■ **ABOUT THIS EXERCISE**
Please transcribe exactly, and only, the lines of the data below between the line holding "X151915000Y-91820000D03*" and the line holding "X115990000Y-48770000D03*", inclusive.

■ **RECORDS FOR THIS TASK**
********

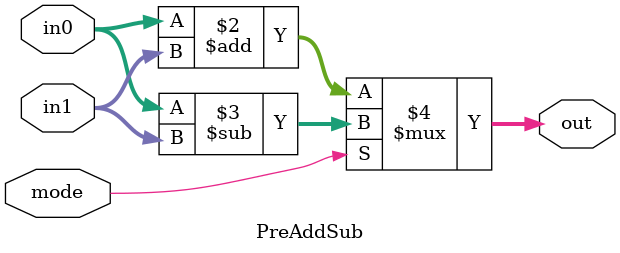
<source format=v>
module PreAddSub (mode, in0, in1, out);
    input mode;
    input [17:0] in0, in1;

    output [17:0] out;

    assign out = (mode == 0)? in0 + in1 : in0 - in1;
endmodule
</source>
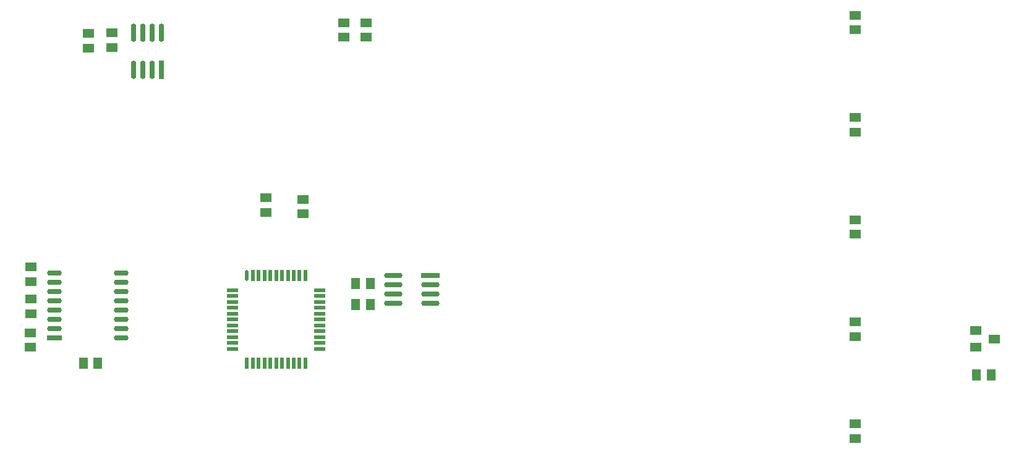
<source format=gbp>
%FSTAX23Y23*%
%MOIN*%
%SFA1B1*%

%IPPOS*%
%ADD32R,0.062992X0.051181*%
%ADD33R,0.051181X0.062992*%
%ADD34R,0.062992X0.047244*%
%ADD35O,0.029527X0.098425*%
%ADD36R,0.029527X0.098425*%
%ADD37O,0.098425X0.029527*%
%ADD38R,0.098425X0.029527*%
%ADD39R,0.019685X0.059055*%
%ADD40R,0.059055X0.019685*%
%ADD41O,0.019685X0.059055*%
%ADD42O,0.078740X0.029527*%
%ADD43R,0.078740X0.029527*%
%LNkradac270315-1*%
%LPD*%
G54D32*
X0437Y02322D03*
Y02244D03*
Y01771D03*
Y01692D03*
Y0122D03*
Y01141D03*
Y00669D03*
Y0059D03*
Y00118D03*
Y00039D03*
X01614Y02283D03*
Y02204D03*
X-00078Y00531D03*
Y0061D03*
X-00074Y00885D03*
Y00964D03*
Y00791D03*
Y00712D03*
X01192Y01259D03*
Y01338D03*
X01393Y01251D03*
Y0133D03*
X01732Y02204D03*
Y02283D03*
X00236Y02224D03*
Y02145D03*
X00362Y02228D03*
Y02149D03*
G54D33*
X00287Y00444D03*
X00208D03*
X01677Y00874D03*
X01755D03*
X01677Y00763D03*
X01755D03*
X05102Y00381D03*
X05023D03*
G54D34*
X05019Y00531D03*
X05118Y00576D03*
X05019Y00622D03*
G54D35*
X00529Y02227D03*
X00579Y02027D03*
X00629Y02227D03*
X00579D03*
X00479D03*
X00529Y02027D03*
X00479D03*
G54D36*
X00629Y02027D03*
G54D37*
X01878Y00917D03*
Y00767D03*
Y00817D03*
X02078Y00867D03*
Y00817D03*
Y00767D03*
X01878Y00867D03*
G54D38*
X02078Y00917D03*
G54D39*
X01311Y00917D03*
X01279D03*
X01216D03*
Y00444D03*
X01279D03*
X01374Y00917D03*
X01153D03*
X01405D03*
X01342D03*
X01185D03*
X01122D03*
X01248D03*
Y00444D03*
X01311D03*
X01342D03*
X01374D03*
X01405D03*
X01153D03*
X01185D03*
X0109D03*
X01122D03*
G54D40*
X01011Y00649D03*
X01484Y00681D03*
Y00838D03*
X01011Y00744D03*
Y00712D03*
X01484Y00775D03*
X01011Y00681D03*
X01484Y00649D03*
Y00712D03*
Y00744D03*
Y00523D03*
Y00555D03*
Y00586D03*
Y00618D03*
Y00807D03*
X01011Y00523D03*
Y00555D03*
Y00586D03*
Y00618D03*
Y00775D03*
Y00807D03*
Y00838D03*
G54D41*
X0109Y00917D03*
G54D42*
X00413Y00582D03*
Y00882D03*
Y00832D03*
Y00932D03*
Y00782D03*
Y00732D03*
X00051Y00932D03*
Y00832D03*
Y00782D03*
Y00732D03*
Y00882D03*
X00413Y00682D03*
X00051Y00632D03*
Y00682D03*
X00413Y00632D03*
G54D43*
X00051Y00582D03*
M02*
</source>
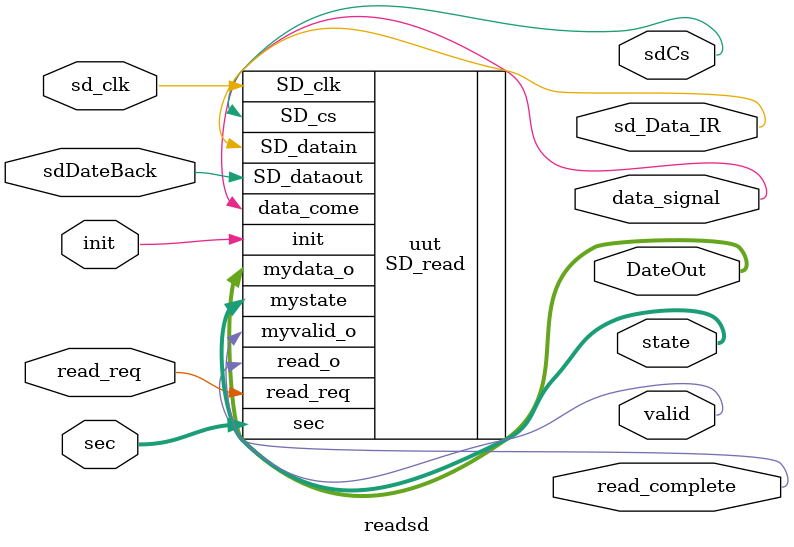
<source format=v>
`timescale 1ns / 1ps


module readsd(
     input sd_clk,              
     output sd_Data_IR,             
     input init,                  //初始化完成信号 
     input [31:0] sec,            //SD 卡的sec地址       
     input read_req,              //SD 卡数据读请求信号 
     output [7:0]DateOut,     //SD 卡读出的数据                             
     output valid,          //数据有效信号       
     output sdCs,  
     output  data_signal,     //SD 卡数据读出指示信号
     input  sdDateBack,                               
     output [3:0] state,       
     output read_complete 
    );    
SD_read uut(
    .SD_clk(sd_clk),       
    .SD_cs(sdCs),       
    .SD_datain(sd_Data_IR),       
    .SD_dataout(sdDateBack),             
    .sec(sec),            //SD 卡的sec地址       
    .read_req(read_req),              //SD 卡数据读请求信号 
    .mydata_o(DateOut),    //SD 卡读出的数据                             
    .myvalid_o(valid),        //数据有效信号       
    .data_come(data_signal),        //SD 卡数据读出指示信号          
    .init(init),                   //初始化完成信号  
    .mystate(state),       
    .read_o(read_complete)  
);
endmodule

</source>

********

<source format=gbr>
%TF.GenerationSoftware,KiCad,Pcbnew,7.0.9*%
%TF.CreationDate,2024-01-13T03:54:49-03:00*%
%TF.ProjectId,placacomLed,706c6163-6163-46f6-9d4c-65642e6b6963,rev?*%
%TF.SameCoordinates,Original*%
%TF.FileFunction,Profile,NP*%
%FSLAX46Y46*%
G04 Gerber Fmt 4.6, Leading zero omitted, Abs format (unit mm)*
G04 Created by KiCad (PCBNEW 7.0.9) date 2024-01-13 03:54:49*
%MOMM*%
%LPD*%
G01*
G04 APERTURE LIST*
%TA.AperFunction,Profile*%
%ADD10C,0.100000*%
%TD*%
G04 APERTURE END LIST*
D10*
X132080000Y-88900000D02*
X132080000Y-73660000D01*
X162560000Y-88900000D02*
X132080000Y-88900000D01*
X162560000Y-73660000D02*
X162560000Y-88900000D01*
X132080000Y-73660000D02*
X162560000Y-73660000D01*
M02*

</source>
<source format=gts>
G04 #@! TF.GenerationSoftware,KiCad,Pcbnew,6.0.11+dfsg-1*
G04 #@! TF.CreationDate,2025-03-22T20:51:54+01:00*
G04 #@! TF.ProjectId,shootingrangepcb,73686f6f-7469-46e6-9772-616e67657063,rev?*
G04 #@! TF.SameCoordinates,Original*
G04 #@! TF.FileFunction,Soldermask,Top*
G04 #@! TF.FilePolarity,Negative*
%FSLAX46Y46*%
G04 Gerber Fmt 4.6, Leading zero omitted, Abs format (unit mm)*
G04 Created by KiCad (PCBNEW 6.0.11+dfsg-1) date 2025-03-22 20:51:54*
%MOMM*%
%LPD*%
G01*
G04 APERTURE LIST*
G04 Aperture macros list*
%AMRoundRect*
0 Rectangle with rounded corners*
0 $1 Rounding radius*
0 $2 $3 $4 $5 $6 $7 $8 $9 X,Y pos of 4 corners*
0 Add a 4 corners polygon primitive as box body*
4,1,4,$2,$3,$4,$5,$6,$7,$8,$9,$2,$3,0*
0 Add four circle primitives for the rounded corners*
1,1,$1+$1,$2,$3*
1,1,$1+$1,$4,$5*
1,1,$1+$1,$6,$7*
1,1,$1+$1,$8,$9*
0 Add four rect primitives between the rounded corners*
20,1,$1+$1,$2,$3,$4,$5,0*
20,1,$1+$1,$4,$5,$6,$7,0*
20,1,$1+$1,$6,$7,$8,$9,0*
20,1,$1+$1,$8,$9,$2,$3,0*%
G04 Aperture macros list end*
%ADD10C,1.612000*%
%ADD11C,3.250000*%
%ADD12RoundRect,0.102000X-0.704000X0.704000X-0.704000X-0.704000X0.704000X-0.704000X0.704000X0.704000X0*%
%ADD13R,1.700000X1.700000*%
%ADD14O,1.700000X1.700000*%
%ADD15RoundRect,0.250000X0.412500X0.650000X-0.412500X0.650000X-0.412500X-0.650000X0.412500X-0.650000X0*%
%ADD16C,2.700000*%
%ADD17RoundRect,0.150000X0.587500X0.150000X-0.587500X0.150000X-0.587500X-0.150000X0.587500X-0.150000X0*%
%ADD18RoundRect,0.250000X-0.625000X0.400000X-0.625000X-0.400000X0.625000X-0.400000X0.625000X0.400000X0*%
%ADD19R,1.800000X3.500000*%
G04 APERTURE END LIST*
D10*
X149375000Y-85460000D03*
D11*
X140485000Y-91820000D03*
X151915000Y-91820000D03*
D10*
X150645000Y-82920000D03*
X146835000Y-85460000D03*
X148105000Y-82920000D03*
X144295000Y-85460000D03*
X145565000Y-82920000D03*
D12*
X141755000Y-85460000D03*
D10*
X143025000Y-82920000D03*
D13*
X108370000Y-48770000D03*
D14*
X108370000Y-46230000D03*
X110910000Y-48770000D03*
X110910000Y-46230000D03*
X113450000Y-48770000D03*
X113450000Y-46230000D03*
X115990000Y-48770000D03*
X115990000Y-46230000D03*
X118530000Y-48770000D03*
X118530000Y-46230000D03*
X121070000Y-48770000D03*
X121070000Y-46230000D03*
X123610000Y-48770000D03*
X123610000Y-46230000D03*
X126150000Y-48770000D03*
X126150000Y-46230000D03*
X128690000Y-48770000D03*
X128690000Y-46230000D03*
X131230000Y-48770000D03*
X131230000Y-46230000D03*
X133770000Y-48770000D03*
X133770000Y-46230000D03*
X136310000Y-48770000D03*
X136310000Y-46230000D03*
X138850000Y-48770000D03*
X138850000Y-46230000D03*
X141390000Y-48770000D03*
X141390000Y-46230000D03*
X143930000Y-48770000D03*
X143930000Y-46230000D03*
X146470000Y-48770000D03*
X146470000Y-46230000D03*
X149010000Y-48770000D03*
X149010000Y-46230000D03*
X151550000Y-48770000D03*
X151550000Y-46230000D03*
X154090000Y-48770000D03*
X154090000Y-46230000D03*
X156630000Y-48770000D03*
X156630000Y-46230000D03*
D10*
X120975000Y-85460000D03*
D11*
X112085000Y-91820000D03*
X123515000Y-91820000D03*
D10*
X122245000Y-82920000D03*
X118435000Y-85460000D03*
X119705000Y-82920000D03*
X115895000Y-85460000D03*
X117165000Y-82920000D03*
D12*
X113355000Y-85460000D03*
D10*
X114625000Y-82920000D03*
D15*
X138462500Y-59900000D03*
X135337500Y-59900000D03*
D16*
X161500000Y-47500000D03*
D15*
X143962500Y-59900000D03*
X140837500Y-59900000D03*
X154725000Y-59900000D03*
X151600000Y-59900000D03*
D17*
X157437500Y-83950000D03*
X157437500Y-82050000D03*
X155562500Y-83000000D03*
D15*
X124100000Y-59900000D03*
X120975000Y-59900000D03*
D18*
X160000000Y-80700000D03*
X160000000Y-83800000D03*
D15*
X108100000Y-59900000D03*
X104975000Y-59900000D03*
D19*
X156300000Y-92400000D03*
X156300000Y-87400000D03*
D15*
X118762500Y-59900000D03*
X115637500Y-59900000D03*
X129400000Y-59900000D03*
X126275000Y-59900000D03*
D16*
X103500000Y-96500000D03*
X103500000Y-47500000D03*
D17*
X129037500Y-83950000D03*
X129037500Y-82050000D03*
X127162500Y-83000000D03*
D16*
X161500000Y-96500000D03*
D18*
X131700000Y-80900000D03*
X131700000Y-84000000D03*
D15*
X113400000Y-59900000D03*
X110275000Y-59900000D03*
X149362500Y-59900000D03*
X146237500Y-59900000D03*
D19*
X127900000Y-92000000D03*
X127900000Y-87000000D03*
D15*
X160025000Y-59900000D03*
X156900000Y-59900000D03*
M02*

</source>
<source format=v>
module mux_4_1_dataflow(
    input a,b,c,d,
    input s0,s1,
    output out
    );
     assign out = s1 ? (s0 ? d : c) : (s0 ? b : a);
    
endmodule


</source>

********

■ **RESPONSE TO THIS TASK**
X151915000Y-91820000D03*
D10*
X150645000Y-82920000D03*
X146835000Y-85460000D03*
X148105000Y-82920000D03*
X144295000Y-85460000D03*
X145565000Y-82920000D03*
D12*
X141755000Y-85460000D03*
D10*
X143025000Y-82920000D03*
D13*
X108370000Y-48770000D03*
D14*
X108370000Y-46230000D03*
X110910000Y-48770000D03*
X110910000Y-46230000D03*
X113450000Y-48770000D03*
X113450000Y-46230000D03*
X115990000Y-48770000D03*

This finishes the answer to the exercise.